■ **INSTRUCTIONS FOR THE TASK**
Pictures in the records are to be excluded from an otherwise exact copy.

(DATA FOR THIS TASK Opens)

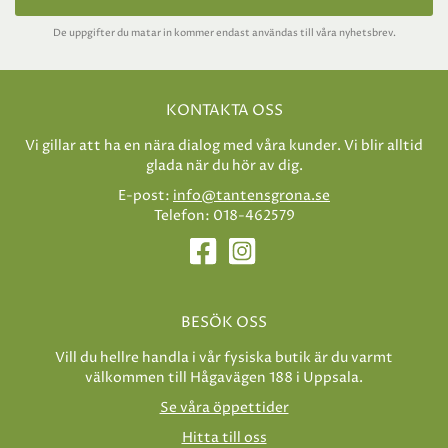
De uppgifter du matar in kommer endast användas till våra nyhetsbrev.
KONTAKTA OSS
Vi gillar att ha en nära dialog med våra kunder. Vi blir alltid
glada när du hör av dig.
E-post:
info@tantensgrona.se
Telefon: 018-462579
BESÖK OSS
Vill du hellre handla i vår fysiska butik är du varmt
välkommen till Hågavägen 188 i Uppsala.
Se våra öppettider
Hitta till oss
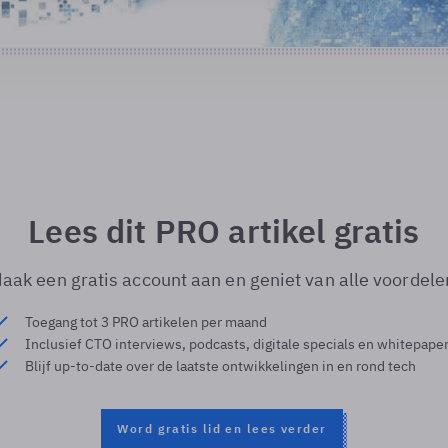
Lees dit PRO artikel gratis
aak een gratis account aan en geniet van alle voordele
Toegang tot 3 PRO artikelen per maand
Inclusief CTO interviews, podcasts, digitale specials en whitepape
Blijf up-to-date over de laatste ontwikkelingen in en rond tech
Word gratis lid en lees verder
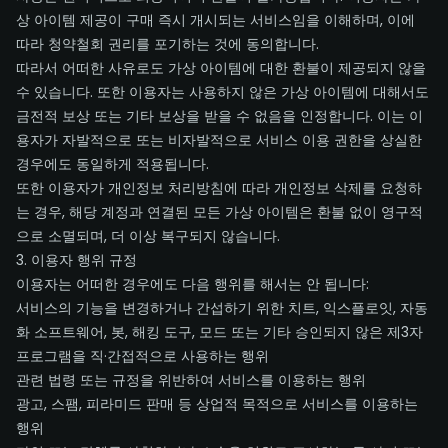
상 아이템 제공이 구매 즉시 개시되는 서비스임을 이해하며, 이에
따라 청약철회 권리를 포기하는 것에 동의합니다.
따라서 어떠한 사유로도 가상 아이템에 대한 환불이 제공되지 않을
수 있습니다. 또한 이용자는 사용하지 않은 가상 아이템에 대해서도
금전적 보상 또는 기타 보상을 받을 수 없음을 인정합니다. 이는 이
용자가 자발적으로 또는 비자발적으로 서비스 이용 권한을 상실한
경우에도 동일하게 적용됩니다.
또한 이용자가 개인정보 처리방침에 따라 개인정보 삭제를 요청하
는 경우, 해당 계정과 연결된 모든 가상 아이템은 환불 없이 영구적
으로 소멸되며, 더 이상 복구되지 않습니다.
3. 이용자 행위 규정
이용자는 어떠한 경우에도 다음 행위를 해서는 안 됩니다:
서비스의 기능을 변경하거나 간섭하기 위한 치트, 익스플로잇, 자동
화 소프트웨어, 봇, 해킹 도구, 모드 또는 기타 승인되지 않은 제3자
프로그램을 직·간접적으로 사용하는 행위
관련 법령 또는 규정을 위반하여 서비스를 이용하는 행위
광고, 스팸, 피라미드 판매 등 상업적 목적으로 서비스를 이용하는
행위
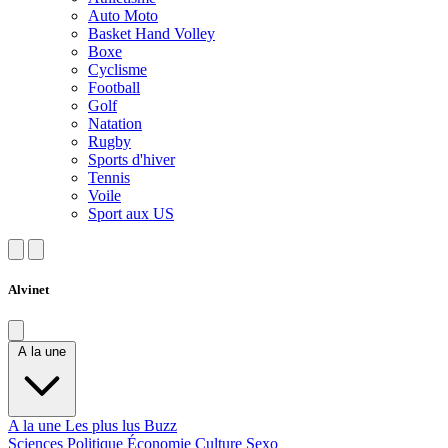
Auto Moto
Basket Hand Volley
Boxe
Cyclisme
Football
Golf
Natation
Rugby
Sports d'hiver
Tennis
Voile
Sport aux US
Alvinet
A la une
A la une
Les plus lus
Buzz
Sciences
Politique
Économie
Culture
Sexo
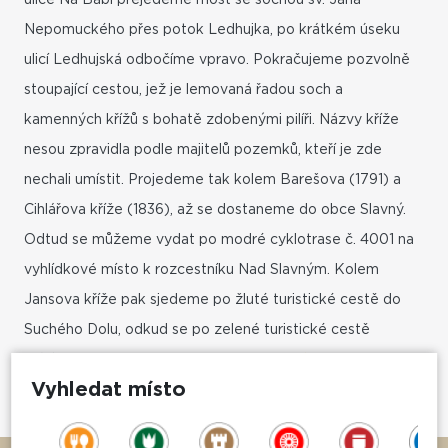
ulice Na Babí přejedeme most se sochou sv. Jana
Nepomuckého přes potok Ledhujka, po krátkém úseku
ulicí Ledhujská odbočíme vpravo. Pokračujeme pozvolně
stoupající cestou, jež je lemovaná řadou soch a
kamenných křížů s bohatě zdobenými pilíři. Názvy kříže
nesou zpravidla podle majitelů pozemků, kteří je zde
nechali umístit. Projedeme tak kolem Barešova (1791) a
Cihlářova kříže (1836), až se dostaneme do obce Slavný.
Odtud se můžeme vydat po modré cyklotrase č. 4001 na
vyhlídkové místo k rozcestníku Nad Slavným. Kolem
Jansova kříže pak sjedeme po žluté turistické cestě do
Suchého Dolu, odkud se po zelené turistické cestě
vrátíme kolem
kaple Panny Marie Lurdské
zpět do Police
Vyhledat místo
nad Metují.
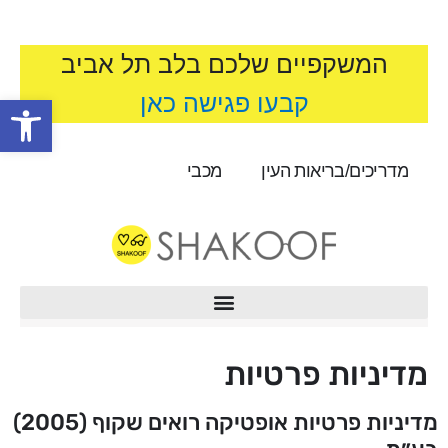
המשקפיים שלכם בלב תל אביב
קבעו פגישה כאן
פתח סרגל
מדריכים/בריאות העין
מכבי
מדיניות פרטיות
מדיניות פרטיות אופטיקה רואים שקוף (2005)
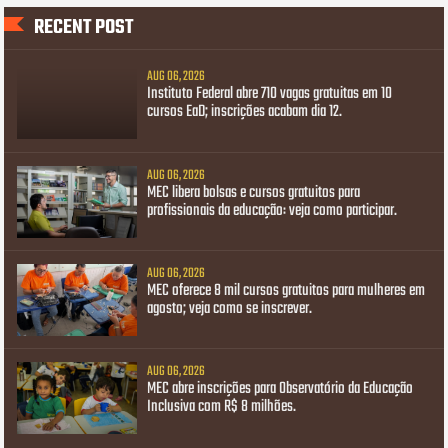
RECENT POST
AUG 06, 2026
Instituto Federal abre 710 vagas gratuitas em 10
cursos EaD; inscrições acabam dia 12.
AUG 06, 2026
MEC libera bolsas e cursos gratuitos para
profissionais da educação: veja como participar.
AUG 06, 2026
MEC oferece 8 mil cursos gratuitos para mulheres em
agosto; veja como se inscrever.
AUG 06, 2026
MEC abre inscrições para Observatório da Educação
Inclusiva com R$ 8 milhões.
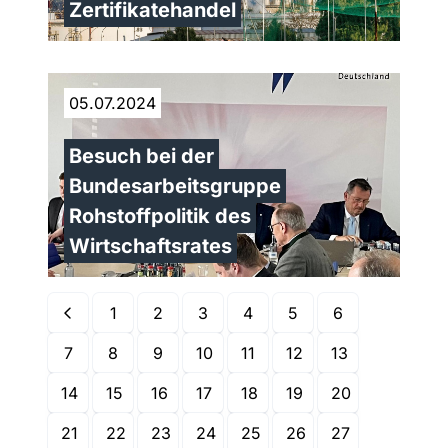
Zertifikatehandel
05.07.2024
Besuch bei der
Bundesarbeitsgruppe
Rohstoffpolitik des
Wirtschaftsrates
1
2
3
4
5
6
7
8
9
10
11
12
13
14
15
16
17
18
19
20
21
22
23
24
25
26
27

(DATA FOR THIS TASK Closes)

■ **ANSWER BOX**
De uppgifter du matar in kommer endast användas till våra nyhetsbrev.
KONTAKTA OSS
Vi gillar att ha en nära dialog med våra kunder. Vi blir alltid
glada när du hör av dig.
E-post:
info@tantensgrona.se
Telefon: 018-462579
BESÖK OSS
Vill du hellre handla i vår fysiska butik är du varmt
välkommen till Hågavägen 188 i Uppsala.
Se våra öppettider
Hitta till oss
Lees dit PRO artikel gratis
aak een gratis account aan en geniet van alle voordele
Toegang tot 3 PRO artikelen per maand
Inclusief CTO interviews, podcasts, digitale specials en whitepape
Blijf up-to-date over de laatste ontwikkelingen in en rond tech
Word gratis lid en lees verder
상 아이템 제공이 구매 즉시 개시되는 서비스임을 이해하며, 이에
따라 청약철회 권리를 포기하는 것에 동의합니다.
따라서 어떠한 사유로도 가상 아이템에 대한 환불이 제공되지 않을
수 있습니다. 또한 이용자는 사용하지 않은 가상 아이템에 대해서도
금전적 보상 또는 기타 보상을 받을 수 없음을 인정합니다. 이는 이
용자가 자발적으로 또는 비자발적으로 서비스 이용 권한을 상실한
경우에도 동일하게 적용됩니다.
또한 이용자가 개인정보 처리방침에 따라 개인정보 삭제를 요청하
는 경우, 해당 계정과 연결된 모든 가상 아이템은 환불 없이 영구적
으로 소멸되며, 더 이상 복구되지 않습니다.
3. 이용자 행위 규정
이용자는 어떠한 경우에도 다음 행위를 해서는 안 됩니다:
서비스의 기능을 변경하거나 간섭하기 위한 치트, 익스플로잇, 자동
화 소프트웨어, 봇, 해킹 도구, 모드 또는 기타 승인되지 않은 제3자
프로그램을 직·간접적으로 사용하는 행위
관련 법령 또는 규정을 위반하여 서비스를 이용하는 행위
광고, 스팸, 피라미드 판매 등 상업적 목적으로 서비스를 이용하는
행위
Auto Moto
Basket Hand Volley
Boxe
Cyclisme
Football
Golf
Natation
Rugby
Sports d'hiver
Tennis
Voile
Sport aux US
Alvinet
A la une
A la une
Les plus lus
Buzz
Sciences
Politique
Économie
Culture
Sexo
ulice Na Babí přejedeme most se sochou sv. Jana
Nepomuckého přes potok Ledhujka, po krátkém úseku
ulicí Ledhujská odbočíme vpravo. Pokračujeme pozvolně
stoupající cestou, jež je lemovaná řadou soch a
kamenných křížů s bohatě zdobenými pilíři. Názvy kříže
nesou zpravidla podle majitelů pozemků, kteří je zde
nechali umístit. Projedeme tak kolem Barešova (1791) a
Cihlářova kříže (1836), až se dostaneme do obce Slavný.
Odtud se můžeme vydat po modré cyklotrase č. 4001 na
vyhlídkové místo k rozcestníku Nad Slavným. Kolem
Jansova kříže pak sjedeme po žluté turistické cestě do
Suchého Dolu, odkud se po zelené turistické cestě
vrátíme kolem
kaple Panny Marie Lurdské
zpět do Police
Vyhledat místo
nad Metují.
המשקפיים שלכם בלב תל אביב
קבעו פגישה כאן
פתח סרגל
מדריכים/בריאות העין
מכבי
מדיניות פרטיות
מדיניות פרטיות אופטיקה רואים שקוף (2005)
RECENT POST
AUG 06, 2026
Instituto Federal abre 710 vagas gratuitas em 10
cursos EaD; inscrições acabam dia 12.
AUG 06, 2026
MEC libera bolsas e cursos gratuitos para
profissionais da educação: veja como participar.
AUG 06, 2026
MEC oferece 8 mil cursos gratuitos para mulheres em
agosto; veja como se inscrever.
AUG 06, 2026
MEC abre inscrições para Observatório da Educação
Inclusiva com R$ 8 milhões.
Zertifikatehandel
05.07.2024
Besuch bei der
Bundesarbeitsgruppe
Rohstoffpolitik des
Wirtschaftsrates
1
2
3
4
5
6
7
8
9
10
11
12
13
14
15
16
17
18
19
20
21
22
23
24
25
26
27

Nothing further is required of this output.